People v Ray |
2015 NY Slip Op 00314 |
Decided on January 13, 2015 |
Appellate Division, First Department |
Published by New York State Law Reporting Bureau pursuant to Judiciary Law § 431. |
This opinion is uncorrected and subject to revision before publication in the Official Reports. |
Decided on January 13, 2015
Tom, J.P., Friedman, Acosta, Saxe, Kapnick, JJ.
13943 5192/89
v
Mark Ray, Defendant-Appellant.
Seymour W. James, Jr., The Legal Aid Society, New York (Natalie Rea of counsel), for appellant.
Cyrus R. Vance, Jr., District Attorney, New York (Andrew E. Seewald of counsel), for respondent.
Order, Supreme Court, New York County (Robert M. Stolz, J.), entered on or about December 6, 2011, which adjudicated defendant a level two sexually violent offender under the Sex Offender Registration Act (Correction Law art 6-C), unanimously affirmed, without costs.
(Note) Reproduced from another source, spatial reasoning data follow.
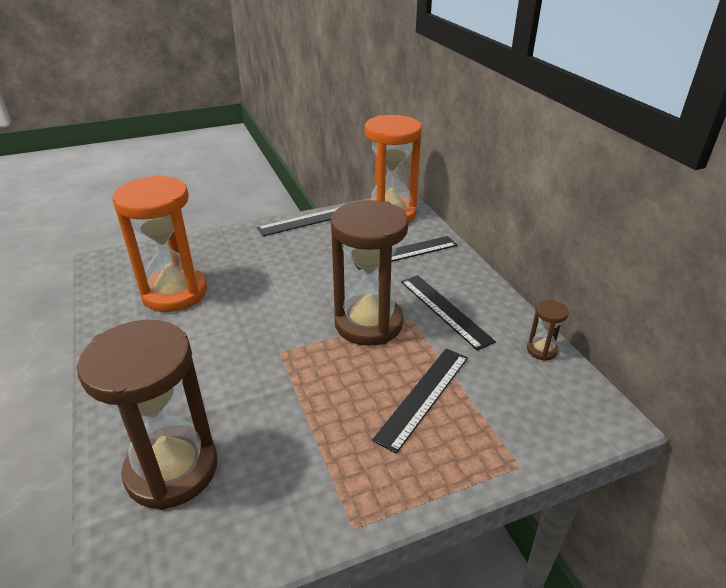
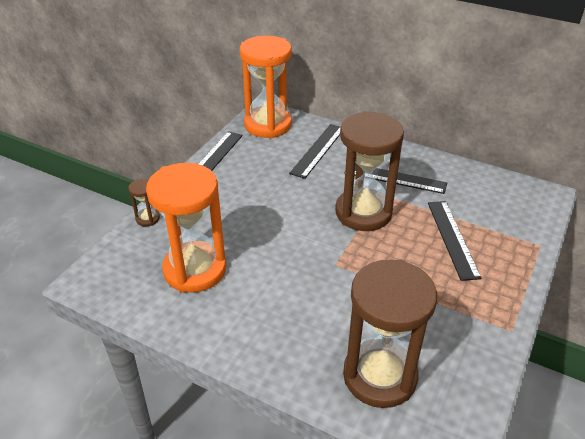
camera: 40 degrees left, 5 degrees up
(541, 350) = (474, 174): brown hourglass -> brown hourglass (147, 218)

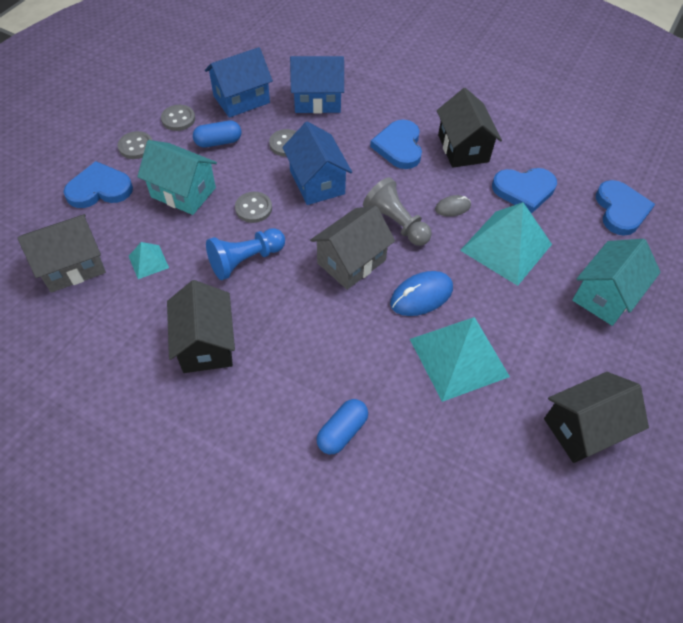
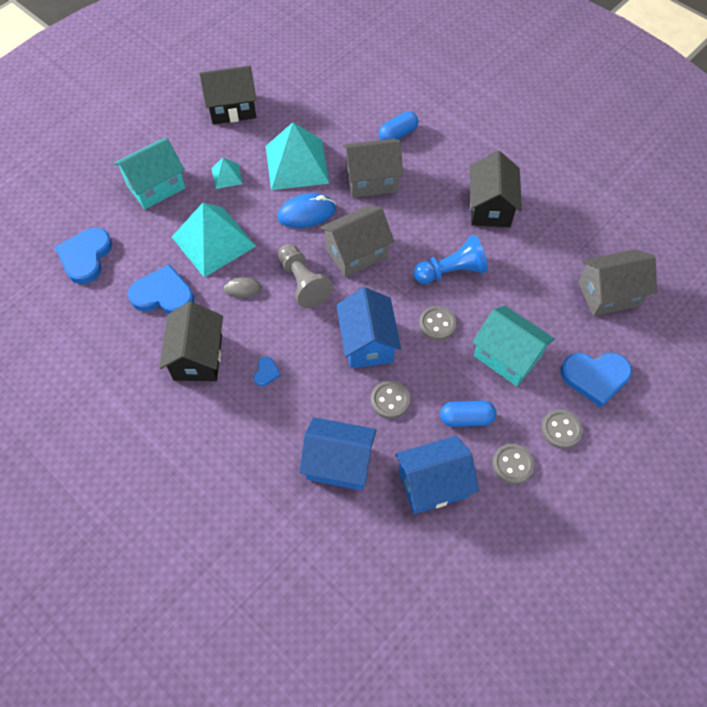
camera: 165 degrees left, 5 degrees up
(148, 261) = (539, 286): turquoise pyramid -> turquoise pyramid (227, 176)
(359, 353) = (371, 180): none -> grey house
(399, 147) = (266, 372): blue heart -> blue heart, size x0.46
Although there was an insufficient basis for the court's assessment of 10 points, not assessed by the risk assessment instrument, under the risk factor for nonacceptance of responsibility, defendant remains a level two offender, and we find no basis for a discretionary downward departure (see People v Gillotti, 23 NY3d 841 [2014]). Defendant's completion of drug programs and abstinence from drug use while incarcerated do not warrant a downward departure under the circumstances of the case.
THIS CONSTITUTES THE DECISION AND ORDER
OF THE SUPREME COURT, APPELLATE DIVISION, FIRST DEPARTMENT.